* [Work order] Copy out the lines of the listing from the one containing "stained for a" onward, through the last, without altering any.

* [Information shown]
------------------------------------------------------------------------

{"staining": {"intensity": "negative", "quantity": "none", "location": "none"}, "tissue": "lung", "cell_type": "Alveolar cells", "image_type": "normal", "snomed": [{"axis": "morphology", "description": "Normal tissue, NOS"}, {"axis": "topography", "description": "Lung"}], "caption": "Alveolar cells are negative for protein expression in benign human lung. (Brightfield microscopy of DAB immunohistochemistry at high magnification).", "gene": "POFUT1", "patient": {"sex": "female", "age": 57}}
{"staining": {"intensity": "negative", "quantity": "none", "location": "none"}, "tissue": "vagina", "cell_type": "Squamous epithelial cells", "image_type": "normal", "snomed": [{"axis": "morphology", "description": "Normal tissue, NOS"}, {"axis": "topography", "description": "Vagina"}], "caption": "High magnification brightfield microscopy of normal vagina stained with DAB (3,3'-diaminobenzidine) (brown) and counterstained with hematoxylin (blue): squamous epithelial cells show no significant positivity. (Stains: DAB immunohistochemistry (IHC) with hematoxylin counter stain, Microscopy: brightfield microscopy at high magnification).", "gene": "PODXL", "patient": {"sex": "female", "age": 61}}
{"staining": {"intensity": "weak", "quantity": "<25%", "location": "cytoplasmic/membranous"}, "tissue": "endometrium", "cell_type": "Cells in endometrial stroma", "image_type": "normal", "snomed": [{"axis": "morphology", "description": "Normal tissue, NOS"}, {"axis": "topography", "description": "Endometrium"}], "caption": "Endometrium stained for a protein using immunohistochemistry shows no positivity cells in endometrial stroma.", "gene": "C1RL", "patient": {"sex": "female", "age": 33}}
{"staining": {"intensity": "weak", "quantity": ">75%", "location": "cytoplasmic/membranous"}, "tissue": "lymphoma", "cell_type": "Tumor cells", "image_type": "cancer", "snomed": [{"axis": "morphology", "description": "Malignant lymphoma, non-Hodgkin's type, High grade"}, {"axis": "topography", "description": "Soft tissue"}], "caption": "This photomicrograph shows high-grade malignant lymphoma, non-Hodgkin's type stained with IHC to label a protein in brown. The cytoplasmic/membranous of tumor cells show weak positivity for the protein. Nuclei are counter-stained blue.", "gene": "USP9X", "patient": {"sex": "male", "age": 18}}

------------------------------------------------------------------------

* [Answer]
{"staining": {"intensity": "weak", "quantity": "<25%", "location": "cytoplasmic/membranous"}, "tissue": "endometrium", "cell_type": "Cells in endometrial stroma", "image_type": "normal", "snomed": [{"axis": "morphology", "description": "Normal tissue, NOS"}, {"axis": "topography", "description": "Endometrium"}], "caption": "Endometrium stained for a protein using immunohistochemistry shows no positivity cells in endometrial stroma.", "gene": "C1RL", "patient": {"sex": "female", "age": 33}}
{"staining": {"intensity": "weak", "quantity": ">75%", "location": "cytoplasmic/membranous"}, "tissue": "lymphoma", "cell_type": "Tumor cells", "image_type": "cancer", "snomed": [{"axis": "morphology", "description": "Malignant lymphoma, non-Hodgkin's type, High grade"}, {"axis": "topography", "description": "Soft tissue"}], "caption": "This photomicrograph shows high-grade malignant lymphoma, non-Hodgkin's type stained with IHC to label a protein in brown. The cytoplasmic/membranous of tumor cells show weak positivity for the protein. Nuclei are counter-stained blue.", "gene": "USP9X", "patient": {"sex": "male", "age": 18}}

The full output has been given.